Geheimdienst FSB wirft sein Netz aus
Repressionen gegen regionale Eliten nehmen seit 2015 zu. Zuvor richteten sich die meisten Verfahren gegen Bürgermeister. Inzwischen sind auch Gouverneure nicht mehr sicher. Mindestens 20 werden jährlich ausgewechselt. Allein 2018 wurden 35 Strafverfahren gegen Führungskräfte in der Provinz eingeleitet. 25 endeten mit Freiheitsentzug, 18 erhielten mehr als fünfjährige Haftstrafen. Meistens steht der Geheimdienst FSB dahinter. „In den Kreislauf werden neue Gruppen hineingezogen, die früher noch als unantastbar galten“, meint Petrow. Noch 2015 wurden Details bei Hausdurchsuchungen nicht öffentlich gezeigt. Jetzt folge das Vorgehen dem Muster der politischen Repression.
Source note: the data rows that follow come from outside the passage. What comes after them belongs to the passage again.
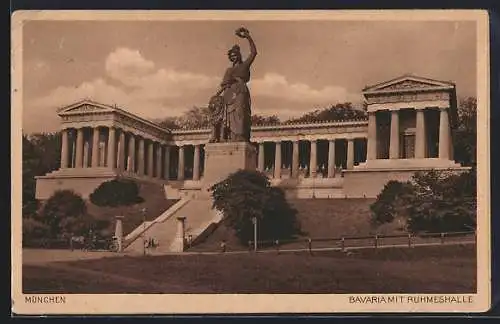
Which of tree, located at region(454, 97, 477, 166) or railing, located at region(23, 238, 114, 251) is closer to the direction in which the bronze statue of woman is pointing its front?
the railing

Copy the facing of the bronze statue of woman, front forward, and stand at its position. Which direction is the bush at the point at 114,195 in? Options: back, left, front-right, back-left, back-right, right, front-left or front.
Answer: front-right

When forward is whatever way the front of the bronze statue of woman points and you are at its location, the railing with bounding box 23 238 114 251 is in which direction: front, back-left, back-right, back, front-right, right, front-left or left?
front-right

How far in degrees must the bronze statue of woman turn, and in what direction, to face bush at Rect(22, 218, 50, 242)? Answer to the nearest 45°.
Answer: approximately 45° to its right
Die eigentliche Adressaten der Strafmaßnahmen sind die Gruppen und gesellschaftlichen Schichten, denen die Beschuldigten angehören. Man nennt das „repressiven Populismus“: Bei unzufriedenen Bürgern käme „Durchgreifen“ gut an. Meldungen darüber verbreiten sich über das Fernsehen und soziale Medien. Ex-Energieminister Wladimir Milow sagt, die Lage im Land verschlechtere sich, und der Kreml fürchte um die Loyalität der Elite. „Schafft mehr ins Gefängnis, macht Druck und locht sie nacheinander ein“, seien Signale an den Geheimdienst, meint Milow.